▶ SOURCE RECORDS:
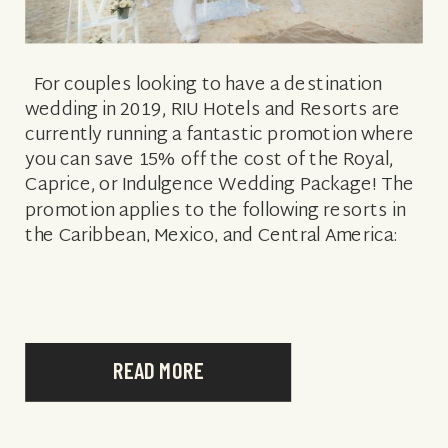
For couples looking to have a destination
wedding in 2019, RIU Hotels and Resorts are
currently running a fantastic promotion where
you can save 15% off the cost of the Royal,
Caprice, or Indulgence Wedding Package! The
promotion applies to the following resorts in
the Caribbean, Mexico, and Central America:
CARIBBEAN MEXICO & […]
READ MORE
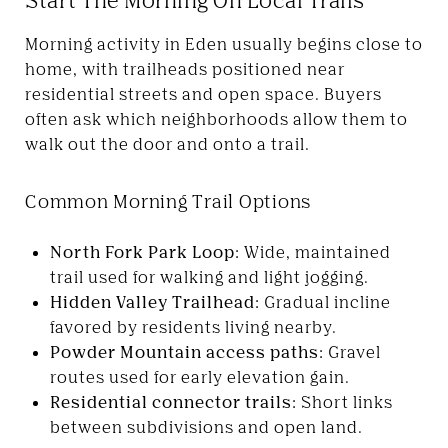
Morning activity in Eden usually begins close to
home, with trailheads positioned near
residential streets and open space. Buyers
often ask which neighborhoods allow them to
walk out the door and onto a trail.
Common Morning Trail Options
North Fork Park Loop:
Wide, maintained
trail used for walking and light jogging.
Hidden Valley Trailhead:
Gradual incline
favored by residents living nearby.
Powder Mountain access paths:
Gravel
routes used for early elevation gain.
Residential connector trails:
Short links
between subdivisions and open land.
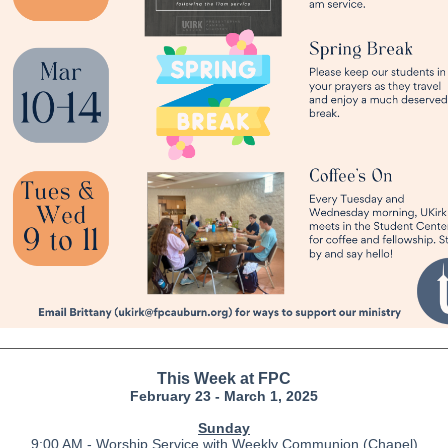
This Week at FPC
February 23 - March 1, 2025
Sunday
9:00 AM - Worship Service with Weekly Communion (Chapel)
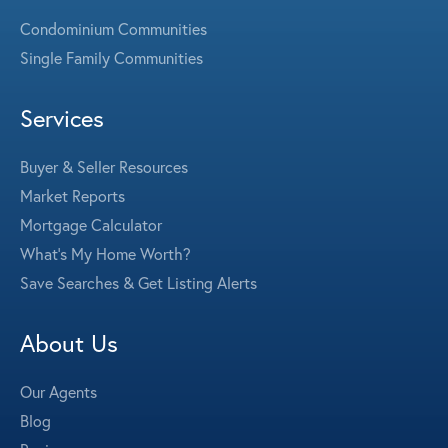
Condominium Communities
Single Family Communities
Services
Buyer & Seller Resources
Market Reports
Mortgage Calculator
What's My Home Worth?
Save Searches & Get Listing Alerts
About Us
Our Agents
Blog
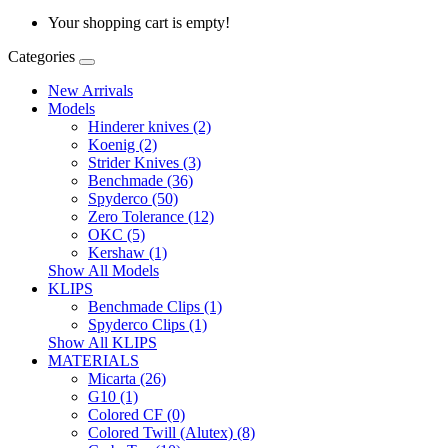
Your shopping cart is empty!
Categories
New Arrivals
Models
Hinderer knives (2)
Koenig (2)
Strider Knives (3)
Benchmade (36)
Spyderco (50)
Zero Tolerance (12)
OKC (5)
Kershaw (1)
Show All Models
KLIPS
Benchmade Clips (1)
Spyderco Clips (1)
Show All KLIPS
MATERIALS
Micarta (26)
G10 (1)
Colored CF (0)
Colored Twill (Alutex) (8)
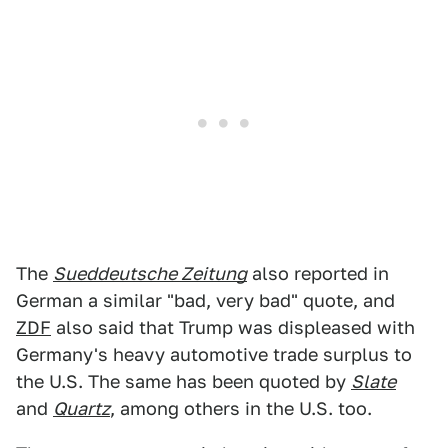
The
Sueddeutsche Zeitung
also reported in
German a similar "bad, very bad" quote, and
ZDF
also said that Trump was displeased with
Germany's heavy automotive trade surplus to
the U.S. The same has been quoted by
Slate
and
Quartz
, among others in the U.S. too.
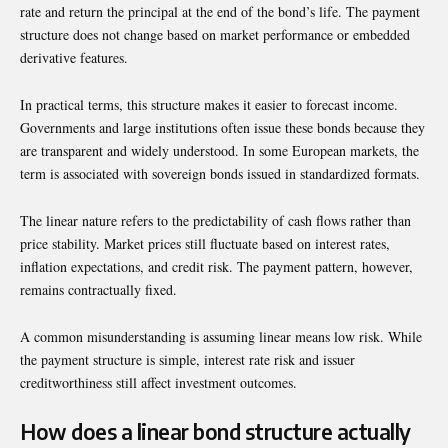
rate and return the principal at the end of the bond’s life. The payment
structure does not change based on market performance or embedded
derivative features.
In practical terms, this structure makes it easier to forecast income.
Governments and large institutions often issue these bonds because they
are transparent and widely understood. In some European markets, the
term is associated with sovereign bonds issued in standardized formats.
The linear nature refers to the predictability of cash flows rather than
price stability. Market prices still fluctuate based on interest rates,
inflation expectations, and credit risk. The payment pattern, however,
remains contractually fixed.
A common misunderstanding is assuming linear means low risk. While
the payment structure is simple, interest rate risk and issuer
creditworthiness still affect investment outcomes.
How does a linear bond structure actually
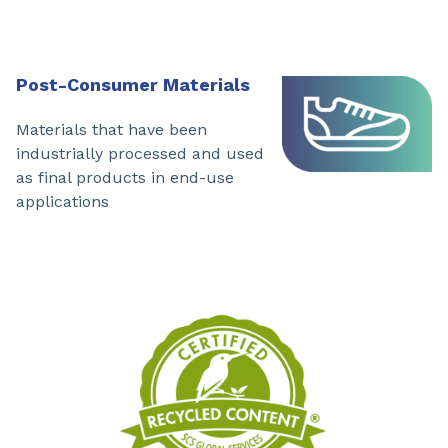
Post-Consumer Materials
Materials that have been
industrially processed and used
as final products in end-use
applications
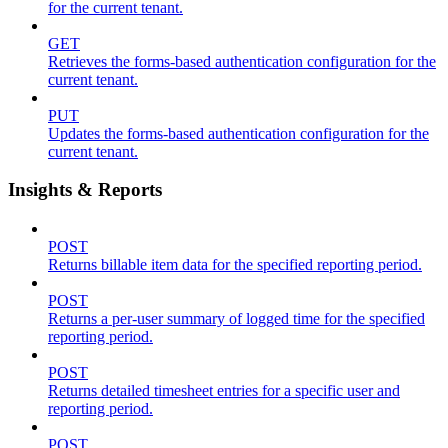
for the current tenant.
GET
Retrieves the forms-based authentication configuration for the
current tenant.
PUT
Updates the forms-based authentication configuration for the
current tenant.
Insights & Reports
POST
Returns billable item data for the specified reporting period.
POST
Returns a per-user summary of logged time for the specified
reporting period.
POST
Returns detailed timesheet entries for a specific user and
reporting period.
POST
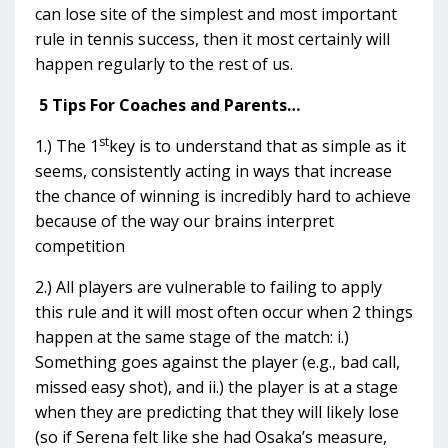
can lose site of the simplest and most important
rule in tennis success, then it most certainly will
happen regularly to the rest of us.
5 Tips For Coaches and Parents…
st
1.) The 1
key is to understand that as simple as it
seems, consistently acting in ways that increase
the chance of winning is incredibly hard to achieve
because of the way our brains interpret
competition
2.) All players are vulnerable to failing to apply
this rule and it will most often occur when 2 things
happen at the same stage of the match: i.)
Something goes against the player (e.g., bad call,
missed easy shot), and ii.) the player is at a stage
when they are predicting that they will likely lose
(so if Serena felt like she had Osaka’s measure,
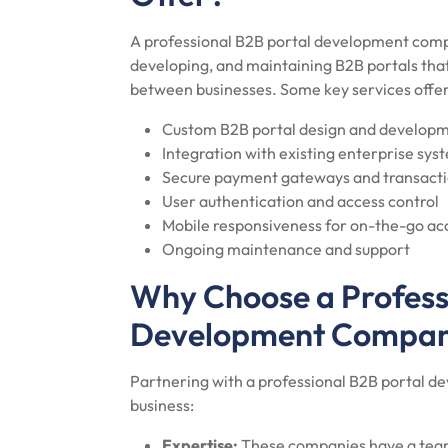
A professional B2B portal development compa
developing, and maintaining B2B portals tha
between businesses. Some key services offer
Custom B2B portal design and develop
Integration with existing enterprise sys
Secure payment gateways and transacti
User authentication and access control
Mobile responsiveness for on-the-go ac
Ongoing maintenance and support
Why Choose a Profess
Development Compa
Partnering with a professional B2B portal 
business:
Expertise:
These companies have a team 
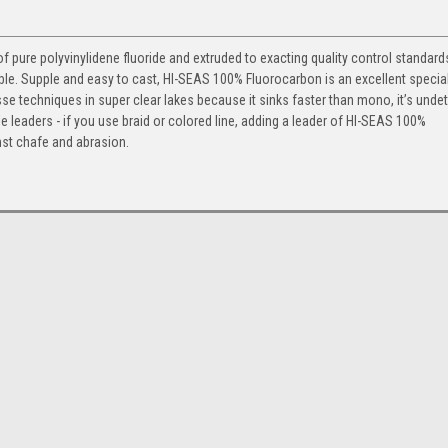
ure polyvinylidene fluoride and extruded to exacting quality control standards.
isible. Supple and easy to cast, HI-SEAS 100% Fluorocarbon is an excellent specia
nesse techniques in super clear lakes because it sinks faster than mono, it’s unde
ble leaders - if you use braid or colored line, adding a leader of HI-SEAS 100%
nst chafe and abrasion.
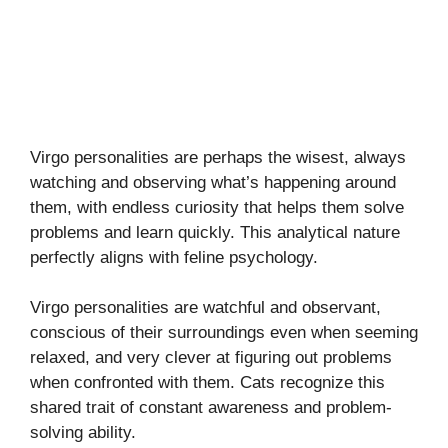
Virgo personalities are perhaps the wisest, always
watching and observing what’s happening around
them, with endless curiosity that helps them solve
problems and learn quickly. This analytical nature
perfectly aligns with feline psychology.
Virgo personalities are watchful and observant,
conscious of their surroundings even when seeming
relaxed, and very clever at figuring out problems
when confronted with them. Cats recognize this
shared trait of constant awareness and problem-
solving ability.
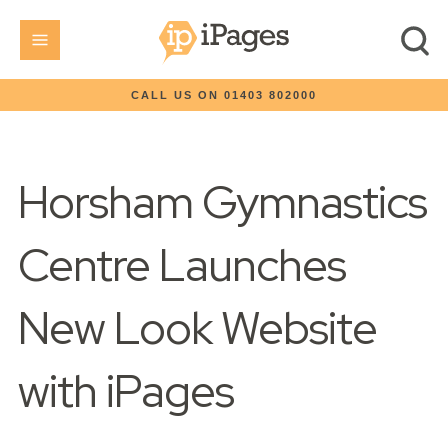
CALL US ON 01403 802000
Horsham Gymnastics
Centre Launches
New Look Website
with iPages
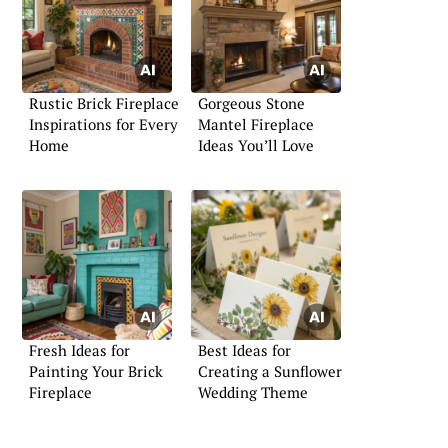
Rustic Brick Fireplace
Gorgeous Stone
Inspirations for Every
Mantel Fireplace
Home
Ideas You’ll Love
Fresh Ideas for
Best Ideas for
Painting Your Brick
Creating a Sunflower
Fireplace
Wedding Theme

▶ AIM OF THE TASK:
Report every line of the rows above that contains the word "nature", treating case as significant.

▶ TASK SOLUTION:
The linear nature refers to the predictability of cash flows rather than
problems and learn quickly. This analytical nature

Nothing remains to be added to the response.